You may have heard someone say that classical music makes you smarter and mainstream pop makes you stupid. But is it really true? And how many people genuinely believe that? In my survey, I posed the question: Do you think any genre will make you smarter, and why (or why not) do you think that/those genres will make you smarter?

These are the genres that the survey answerers think make you smarter. Is this really the case though? Read on...
These are the genres that the survey answerers think make you smarter. Is this really the case though? Read on…

As you can see from the diagram above, about half of the people who took the survey thought that music could make you smarter. Classical music received the majority of the votes by far, and many people thought jazz could make you smarter. The respondents weren’t very clear about why they thought jazz made people smarter,but the main reason respondents thought that classical music made people smarter was because they had vaguely heard of some research that had shown this. This belief is not without proof. There was in fact research done that led to the phenomenon known as the Mozart effect.

The Mozart effect

A few years ago, a study released showed that  listening to Mozart  improved spatial reasoning (the ability to visualize something). In the study, takers had to listen to Mozart music, relaxation music, and silence for 10 minutes and take a spacial reasoning test after each listening. People generally scored higher on the test after listening to Mozart’s music than the other options. Mozart’s ability to improve spacial reasoning has been referred to as the Mozart effect, and it has been taken that to mean that listening to music, especially classical music, makes you smarter. However, the effects from listening to Mozart disappeared after 10-15 minutes, so from that study you can deduce that just listening to Mozart once isn’t going to make you more intelligent, but it may help you visualize things shortly after listening to it. There were additional studies regarding the Mozart effect involving epilepsi and long-term music studying. If you’re interested, read the study. Otherwise try the Mozart effect yourself, see if it helps:

First try this online spacial reasoning test. Make sure to take note of your score and time. Then listen to the music below, and try the test again, noting your score and time, and compare the results. Was there a difference?:

In a later study, it was shown that a story could work just as well as Mozart. Later on the researchers found that listening to pop music worked just as well as Mozart for improving spacial reasoning. In fact, the children in the study performed better in the spacial reasoning test after they heard the pop music than after they heard Mozart. (Ball 250-251)
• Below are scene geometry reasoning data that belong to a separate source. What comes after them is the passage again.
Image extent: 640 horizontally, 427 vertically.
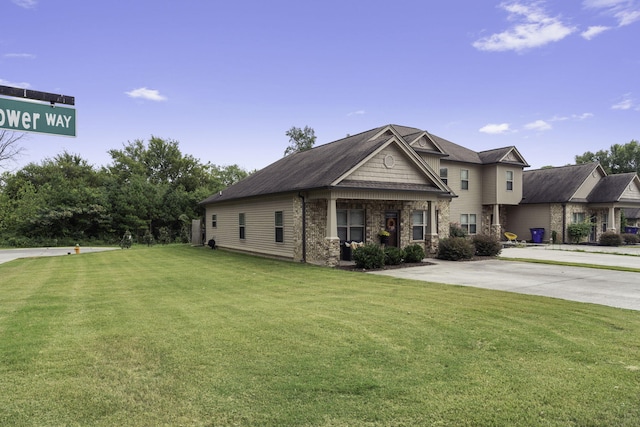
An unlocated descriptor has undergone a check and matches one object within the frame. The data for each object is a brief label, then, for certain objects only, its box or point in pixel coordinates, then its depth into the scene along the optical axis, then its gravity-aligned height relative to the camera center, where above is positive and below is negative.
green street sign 4.88 +1.34
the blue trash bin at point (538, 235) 28.62 -1.34
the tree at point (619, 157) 55.75 +8.87
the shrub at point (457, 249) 16.98 -1.40
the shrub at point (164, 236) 32.97 -1.50
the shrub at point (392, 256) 14.95 -1.49
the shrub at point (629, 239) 27.97 -1.63
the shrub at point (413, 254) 15.68 -1.48
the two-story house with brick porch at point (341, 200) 15.16 +0.80
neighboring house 28.36 +1.21
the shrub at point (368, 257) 13.98 -1.43
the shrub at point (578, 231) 27.42 -1.01
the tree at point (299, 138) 49.44 +10.37
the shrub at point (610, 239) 26.48 -1.54
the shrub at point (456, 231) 22.95 -0.82
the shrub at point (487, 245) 18.25 -1.34
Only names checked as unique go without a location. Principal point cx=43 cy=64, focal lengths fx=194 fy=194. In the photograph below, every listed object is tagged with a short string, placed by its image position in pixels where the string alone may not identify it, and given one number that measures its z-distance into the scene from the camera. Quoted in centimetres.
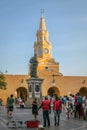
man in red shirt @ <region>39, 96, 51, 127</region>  948
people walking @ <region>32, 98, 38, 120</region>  1090
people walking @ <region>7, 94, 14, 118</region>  1204
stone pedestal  2079
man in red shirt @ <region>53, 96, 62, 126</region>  964
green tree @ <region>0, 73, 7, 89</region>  3113
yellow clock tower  4505
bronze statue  2129
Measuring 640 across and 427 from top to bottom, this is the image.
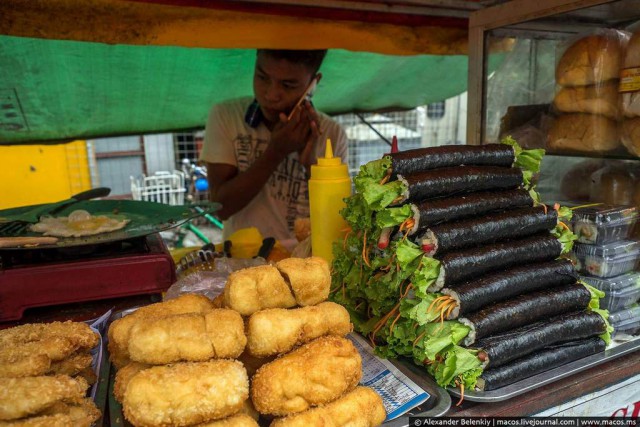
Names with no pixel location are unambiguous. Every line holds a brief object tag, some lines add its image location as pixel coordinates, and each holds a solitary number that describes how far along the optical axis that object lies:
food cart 0.61
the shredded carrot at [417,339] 0.56
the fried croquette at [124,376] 0.48
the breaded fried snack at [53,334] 0.53
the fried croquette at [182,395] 0.42
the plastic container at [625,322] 0.70
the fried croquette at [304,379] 0.47
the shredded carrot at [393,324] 0.59
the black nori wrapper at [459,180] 0.59
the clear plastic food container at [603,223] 0.69
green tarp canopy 1.25
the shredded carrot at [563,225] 0.67
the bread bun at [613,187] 0.81
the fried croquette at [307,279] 0.55
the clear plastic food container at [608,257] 0.69
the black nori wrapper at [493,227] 0.57
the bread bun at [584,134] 0.82
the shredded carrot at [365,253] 0.63
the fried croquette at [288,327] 0.50
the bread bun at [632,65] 0.75
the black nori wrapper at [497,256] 0.56
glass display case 0.79
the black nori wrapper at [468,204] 0.58
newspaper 0.53
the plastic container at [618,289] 0.69
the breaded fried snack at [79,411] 0.44
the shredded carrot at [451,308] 0.55
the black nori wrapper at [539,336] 0.55
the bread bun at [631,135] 0.77
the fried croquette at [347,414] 0.46
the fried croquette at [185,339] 0.46
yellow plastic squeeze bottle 0.72
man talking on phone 1.37
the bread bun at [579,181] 0.87
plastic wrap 0.77
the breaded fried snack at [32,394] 0.42
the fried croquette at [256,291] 0.53
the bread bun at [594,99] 0.81
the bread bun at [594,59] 0.79
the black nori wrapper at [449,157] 0.61
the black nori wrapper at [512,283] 0.56
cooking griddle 0.77
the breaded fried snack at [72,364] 0.51
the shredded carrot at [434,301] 0.55
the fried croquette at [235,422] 0.44
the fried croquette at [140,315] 0.53
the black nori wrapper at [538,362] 0.55
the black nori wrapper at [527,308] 0.56
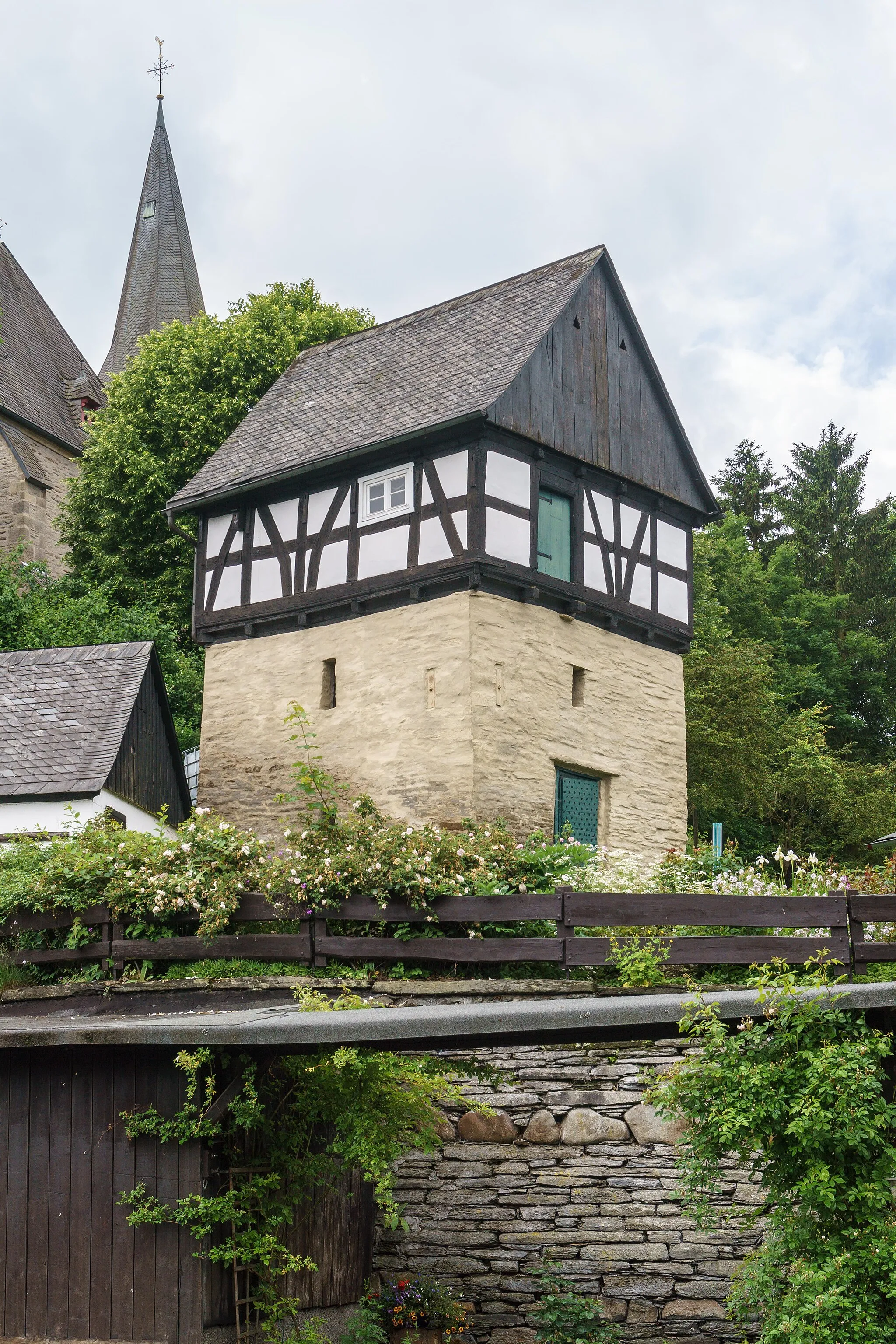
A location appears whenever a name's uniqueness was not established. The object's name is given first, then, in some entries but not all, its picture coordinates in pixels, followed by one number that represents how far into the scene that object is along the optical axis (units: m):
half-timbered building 16.80
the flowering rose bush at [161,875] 12.30
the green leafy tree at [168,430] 26.78
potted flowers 10.81
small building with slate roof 16.38
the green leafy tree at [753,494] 38.09
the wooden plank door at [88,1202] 8.40
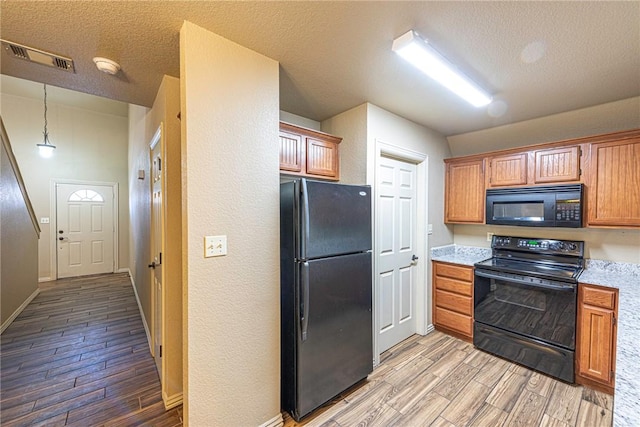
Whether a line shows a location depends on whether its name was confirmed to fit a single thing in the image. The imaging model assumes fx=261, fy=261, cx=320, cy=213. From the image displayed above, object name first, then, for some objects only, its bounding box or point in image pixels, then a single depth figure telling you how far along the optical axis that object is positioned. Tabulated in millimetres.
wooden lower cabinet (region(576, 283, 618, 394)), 2098
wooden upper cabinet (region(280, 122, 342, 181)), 2281
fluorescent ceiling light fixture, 1520
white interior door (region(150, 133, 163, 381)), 2182
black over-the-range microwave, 2523
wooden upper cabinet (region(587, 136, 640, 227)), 2305
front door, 5570
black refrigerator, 1829
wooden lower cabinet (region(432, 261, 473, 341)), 2980
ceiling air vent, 1593
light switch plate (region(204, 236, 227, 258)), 1526
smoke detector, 1736
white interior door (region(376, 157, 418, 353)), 2756
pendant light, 4652
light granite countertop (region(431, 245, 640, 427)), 721
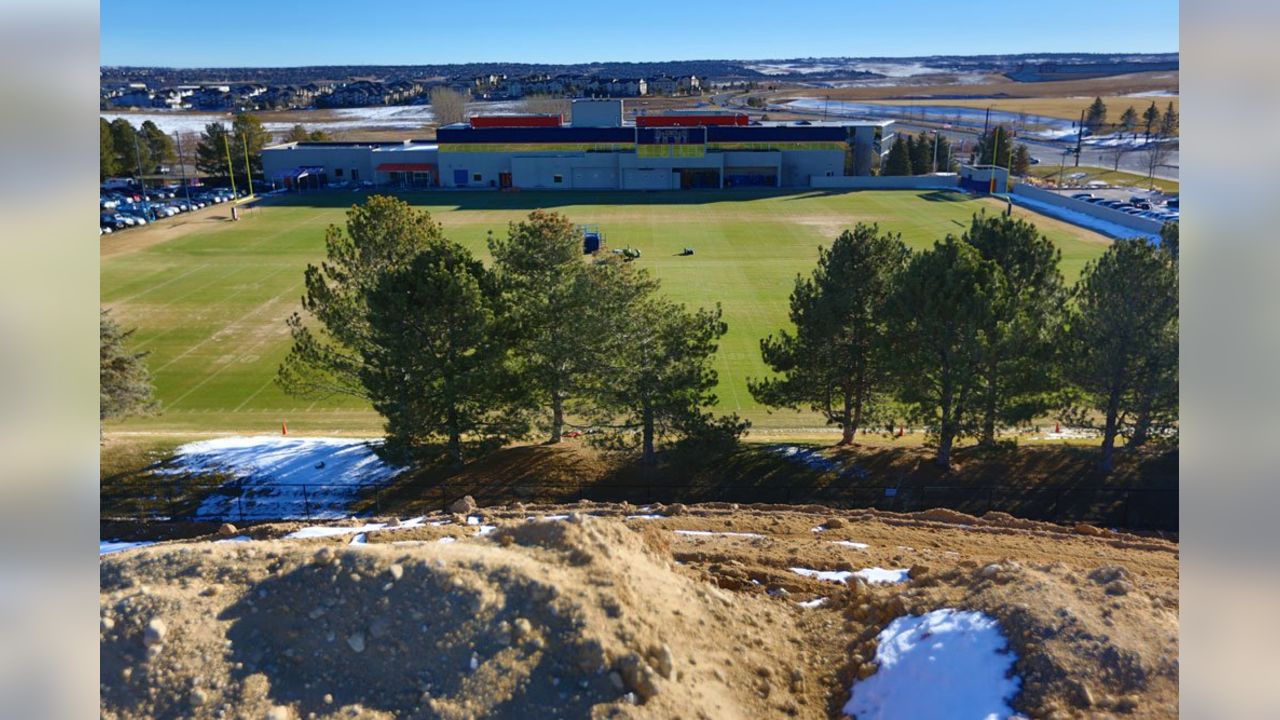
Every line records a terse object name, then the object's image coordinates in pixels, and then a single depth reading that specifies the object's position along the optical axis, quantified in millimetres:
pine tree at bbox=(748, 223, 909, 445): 20125
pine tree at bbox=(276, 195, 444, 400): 20859
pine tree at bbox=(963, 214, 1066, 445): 17891
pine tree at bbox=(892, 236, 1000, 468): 17953
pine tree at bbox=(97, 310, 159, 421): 21172
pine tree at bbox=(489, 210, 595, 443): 20172
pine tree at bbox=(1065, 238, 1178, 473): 17406
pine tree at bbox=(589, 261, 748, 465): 19453
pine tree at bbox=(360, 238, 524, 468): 18672
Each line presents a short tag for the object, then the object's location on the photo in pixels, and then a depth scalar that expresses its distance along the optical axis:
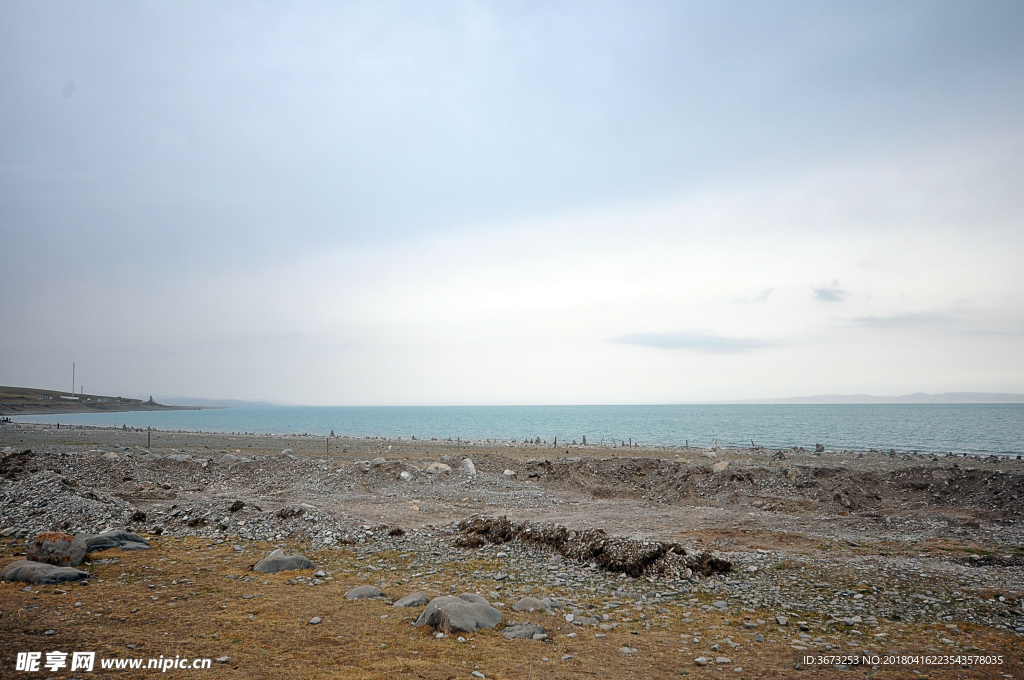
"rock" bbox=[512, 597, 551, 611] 12.38
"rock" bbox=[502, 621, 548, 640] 10.77
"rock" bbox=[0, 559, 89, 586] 13.20
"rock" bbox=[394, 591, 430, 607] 12.55
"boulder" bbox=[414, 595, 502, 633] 11.01
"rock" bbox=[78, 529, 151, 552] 16.52
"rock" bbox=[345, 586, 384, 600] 13.21
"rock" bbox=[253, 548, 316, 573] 15.56
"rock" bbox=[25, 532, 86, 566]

study from 1999 suggested that music improves math skills, because children in a primary school in Los Angeles who learned how to read notes and play the piano improved their maths skills. According to another study, this one in 2003 in Hong Kong , children given musical training have better verbal memory. All these studies point towards what the survey answerers said: Music can help make you smarter in some ways, but you have to do more than listen to Mozart once to become an all-round genius.